SP Genel Başkanı Karamollaoğlu, Türkiye’nin ekonomik
problemlerini çözebilmesi için ilk önce uygun şartlarda kredi alması
gerektiğini ancak bunu asla İMF’den almaması gerektiğini söyledi. İMF’nin en
uygun şartlarda düşük faizli kredi verebileceğini ancak bu kredinin bazı siyasî
şartlara bağlanacağını belirten Karamollaoğlu, “İMF’nin en büyük ortağı, ABD’dir.

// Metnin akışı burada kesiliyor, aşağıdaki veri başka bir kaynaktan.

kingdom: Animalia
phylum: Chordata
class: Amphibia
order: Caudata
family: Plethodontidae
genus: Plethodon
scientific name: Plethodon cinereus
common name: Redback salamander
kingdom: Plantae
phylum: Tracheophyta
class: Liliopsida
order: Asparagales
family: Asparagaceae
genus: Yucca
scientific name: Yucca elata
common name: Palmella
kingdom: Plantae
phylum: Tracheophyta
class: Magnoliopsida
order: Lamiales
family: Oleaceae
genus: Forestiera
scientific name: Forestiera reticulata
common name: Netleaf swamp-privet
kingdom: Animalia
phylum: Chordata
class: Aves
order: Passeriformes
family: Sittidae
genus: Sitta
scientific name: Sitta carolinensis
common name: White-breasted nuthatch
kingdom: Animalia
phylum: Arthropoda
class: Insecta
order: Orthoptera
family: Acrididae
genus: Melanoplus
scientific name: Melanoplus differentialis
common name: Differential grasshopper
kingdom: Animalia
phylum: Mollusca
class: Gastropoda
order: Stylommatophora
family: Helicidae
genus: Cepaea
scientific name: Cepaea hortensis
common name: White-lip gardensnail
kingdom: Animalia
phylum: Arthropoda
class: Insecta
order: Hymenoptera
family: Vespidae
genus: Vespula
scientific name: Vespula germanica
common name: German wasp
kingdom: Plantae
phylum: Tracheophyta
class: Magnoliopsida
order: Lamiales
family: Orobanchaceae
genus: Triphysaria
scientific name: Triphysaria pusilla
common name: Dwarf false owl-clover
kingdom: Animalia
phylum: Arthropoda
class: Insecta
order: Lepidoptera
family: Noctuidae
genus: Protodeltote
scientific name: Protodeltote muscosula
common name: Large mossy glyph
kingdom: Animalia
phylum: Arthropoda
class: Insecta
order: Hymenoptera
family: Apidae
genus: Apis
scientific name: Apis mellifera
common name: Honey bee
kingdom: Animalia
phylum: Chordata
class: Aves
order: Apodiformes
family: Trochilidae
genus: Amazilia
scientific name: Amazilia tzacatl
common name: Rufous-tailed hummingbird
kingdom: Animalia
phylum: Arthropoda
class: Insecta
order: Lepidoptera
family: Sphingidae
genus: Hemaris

Onun izni olmadan da Türkiye’ye borç vermez. Öyle olunca biz, bu hükümetin
vermememiz icap eden tavizleri vereceğinden endişe ederiz. Bunun için ‘İMF
kapısına gitmeyin’ diyoruz.” dedi.
Saadet Partisi Genel Başkanı Temel Karamollaoğlu, KRT
televizyonunda yayınlanan “Haber Merkezi” programında, Haber Müdürü Çağlar
Cilara’nın sorularını cevapladı.
Bugünkü ekonomik problemlerin, AK Parti iktidarının 15-16
yıldır uygulanan yanlış ekonomi politikaları olduğunu belirten Karamollaoğlu, Türkiye’nin
ekonomik problemlerini çözebilmesi için ilk önce uygun şartlarda kredi alması
gerektiğini ancak bunu asla İMF’den almaması gerektiğini söyledi.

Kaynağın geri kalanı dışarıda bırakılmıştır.